▸ TASK GOAL
Could you copy every line of text from the entries below, unchanged and in the same order?

▸ DATASET ENTRIES
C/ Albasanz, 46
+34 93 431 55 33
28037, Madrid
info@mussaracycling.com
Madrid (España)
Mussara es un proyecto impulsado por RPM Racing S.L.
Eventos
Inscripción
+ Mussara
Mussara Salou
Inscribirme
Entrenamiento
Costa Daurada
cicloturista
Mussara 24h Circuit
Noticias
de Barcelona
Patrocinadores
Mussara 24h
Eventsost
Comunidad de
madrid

▸ SOLUTION TO THIS TASK
C/ Albasanz, 46
+34 93 431 55 33
28037, Madrid
info@mussaracycling.com
Madrid (España)
Mussara es un proyecto impulsado por RPM Racing S.L.
Eventos
Inscripción
+ Mussara
Mussara Salou
Inscribirme
Entrenamiento
Costa Daurada
cicloturista
Mussara 24h Circuit
Noticias
de Barcelona
Patrocinadores
Mussara 24h
Eventsost
Comunidad de
madrid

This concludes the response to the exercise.